Binary Tree Inorder Traversal

Given a binary tree, return the inorder traversal of its nodes' values.

Solution: Iterative

We use a stack to store the parent nodes. If node is not null, we push it to the stack, and move to the left child. If the left child is null, the top node in stack is the parent node. We process the node, and then move to the right child.

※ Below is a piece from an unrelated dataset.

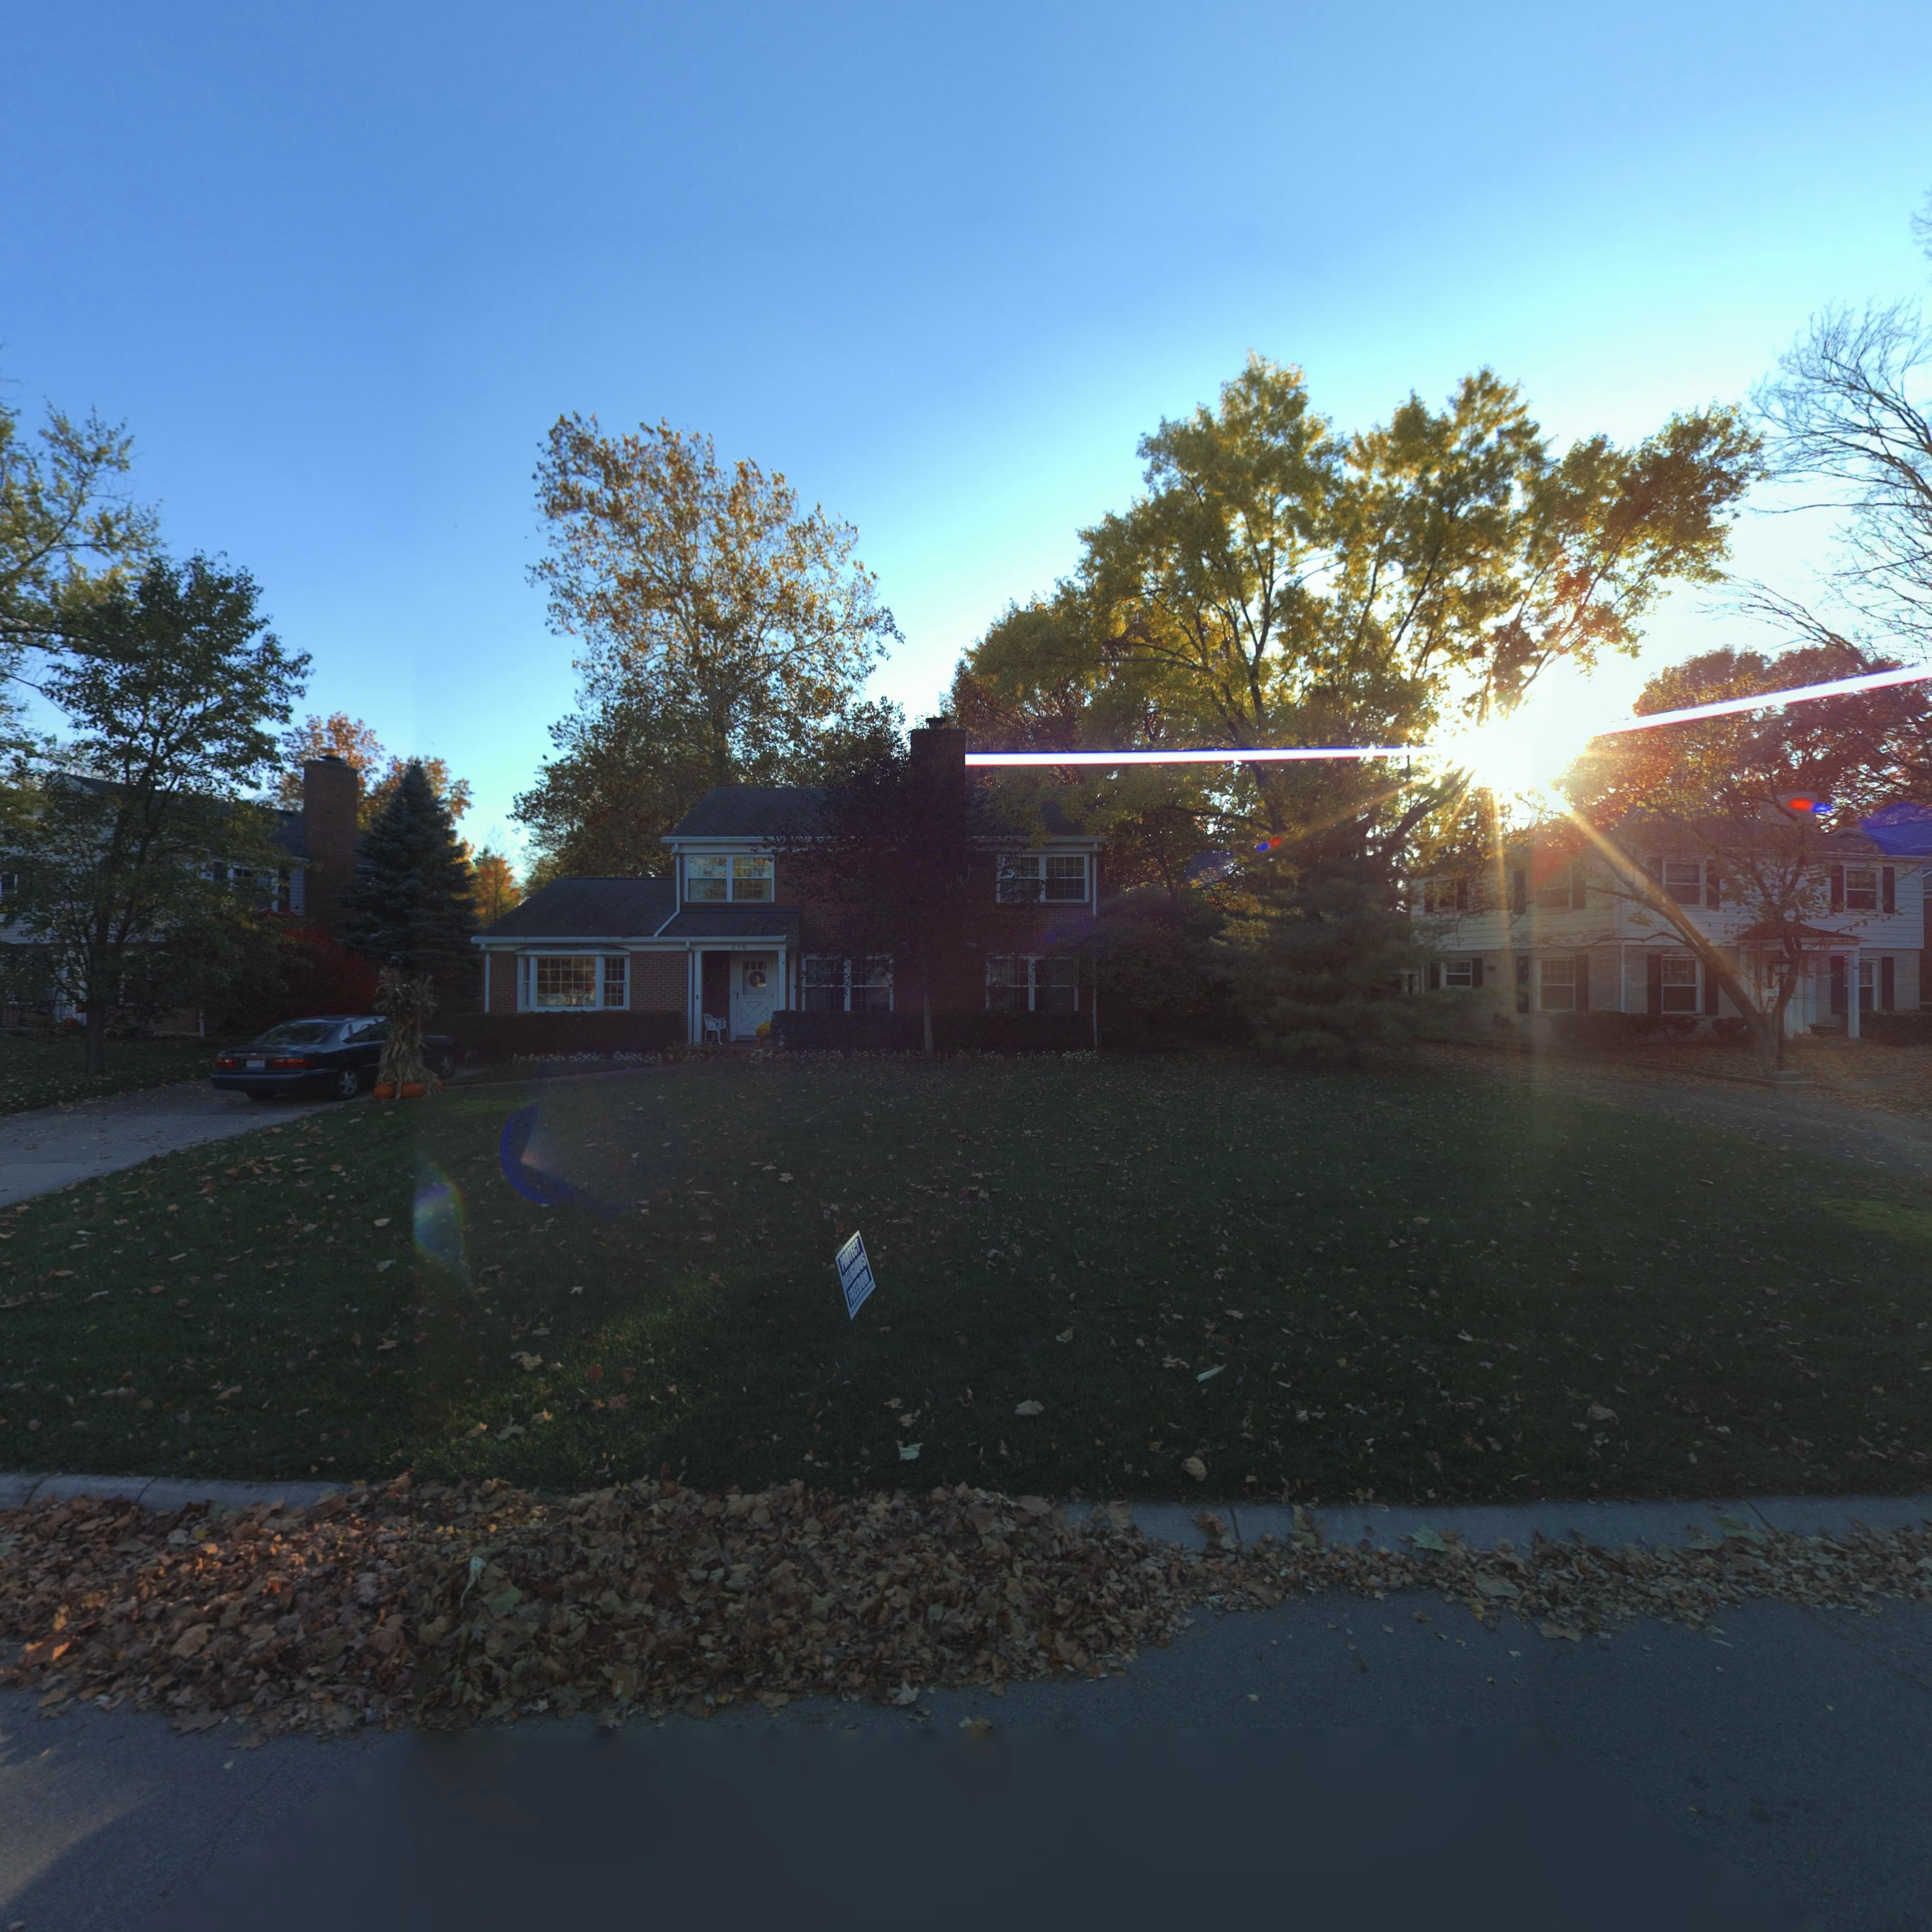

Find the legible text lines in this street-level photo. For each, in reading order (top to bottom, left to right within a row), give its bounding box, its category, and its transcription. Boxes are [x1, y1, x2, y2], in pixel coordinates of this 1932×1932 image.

[731, 943, 747, 951] StreetNumber: 316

vector<int> inorderTraversal(TreeNode* root) {
    vector<int> result;
    if(!root) return result;

    stack<TreeNode*> stack;
    TreeNode* curNode = root;
    while(!stack.empty() || curNode) {
        if(curNode) {
            stack.push(curNode);
            curNode = curNode->left;
        } else {
            TreeNode* node = stack.top();
            result.push_back(node->val);
            stack.pop();

            curNode = node->right;
        }
    }

    return result;
}

Solution: Recursive

void inorderTraversalUtil(TreeNode *root, vector<int> &result) {
    if(root == NULL) return;
    inorderTraversalUtil(root->left, result);
    result.push_back(root->val);
    inorderTraversalUtil(root->right, result);
}

vector<int> inorderTraversal(TreeNode* root) {
    vector<int> result;
    inorderTraversalUtil(root, result);
    return result;
}